Making social prescribing work in practice

Caversham Group PracticeDr Jane Myat, of the Caversham Group Practice in Camden, explains how her practice has used social prescribing to improve the wellbeing of patients and staff. From July, approved Primary Care Networks will begin receiving reimbursement for employing social prescribing link workers.

Social prescribing is in vogue following the publication of the NHS Long Term Plan with its ambitions to expand care for patients at every stage of life. Huge hope lies at the door of the ‘army of link-workers’ tasked to help us in primary care achieve this. So is social prescribing the ‘next big thing’, and will it last longer than previous ‘next big things’?

For me, this is not a new idea but a memory of what we have lost in our fast, busy and disconnected lives. As GPs we see the resulting effects of this: distress: the resulting rise in mental health problems, poverty, addictions, and chronic disease in its many forms. We have moved from local, place-based family orientated communities relying on reciprocity and mutual obligation to a disconnected and fragmented society of individuals.

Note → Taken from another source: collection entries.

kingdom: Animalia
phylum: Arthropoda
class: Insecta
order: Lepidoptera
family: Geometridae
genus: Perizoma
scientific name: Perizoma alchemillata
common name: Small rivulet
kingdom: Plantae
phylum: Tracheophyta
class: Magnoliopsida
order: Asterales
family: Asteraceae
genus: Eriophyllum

With access to a ‘social prescription’ we remember what it is to be human - the need for a more tightly woven social fabric, to reconnect with each other, to our histories, to the world from which we have come and to re-embody our minds, our thoughts and our feelings.

Three years ago, at our practice in North London we started a small project with big dreams. Collaborating with patients and the local Transition Group, we built a therapeutic garden from where we could rebuild our local community so we could work together to produce a healthier future for all.

When we started I was feeling burned out, overburdened with at times mindless, misdirected work in a system  which increasingly seemed to chase targets rather than patient care. In this climate of endless reorganisation and new initiatives it is little surprise that the idea of social prescribing might be greeted with scepticism. However, let me reassure you, if you get right recipe you can find yourself ‘burning-in”: in a place where work once again has coherence, regains meaning and purpose, workload can be reduced; a place of re-integration where you can feel more energised, stable and where the medical gaze once again focuses on patient care.

Our project now has gardening groups, gatherings, waiting room ‘crafternoons’ and aspirations for a community workshop, kitchen and adolescent hub.  Through ensuring our activities have fun, inclusivity, and positivity at their hear, as well as being fuelled by plenty of tea and good food, our patient community has more than risen to the challenge, running sessions, suggesting new activities and working together. The role of the clinician has been to facilitate adventurous civility in conversation, to provide support and navigate difficulties which can arise in group situations. In doing so we are able to have lively discussions in a safe space where people can talk about their vulnerabilities, concerns and differing life experiences.

I believe that much of what we see presenting as distress in general practice comes from our isolation from each other as humans who are evolved to live and work in groups. The separation manifests as anxiety and depression, attempt to self soothe in overeating, drinking or the use of drugs- prescription or otherwise. In our social prescribing project, we offer an invitation into another story, to offer a different way of doing things, a way back into community.

I have been asked if we have numbers to support what we do. This has not been our focus to date. We do have plenty of stories: the patient who used to come for blood pressure checks as her only opportunity for human contact, who now has a group of friends and can laugh again; the patient to whom life had become so unbearable that she could not see a future, who now is volunteering, re-engaged in life through craft and cooking; and the elderly isolated man whose only solace came in a bottle of vodka each night who realised could still hold other possibilities when he unexpectedly learnt to sew.

Our staff sees the waiting room transformed, the patients no longer shouting in desperation for appointments, clinicians have new opportunities to offer on ‘prescription’ and we all have the benefit of regular lunches together in a thriving garden supplemented by homegrown produce. Practices come in all shapes and sizes, but if you get the recipe for social prescribing right the results can be truly nourishing.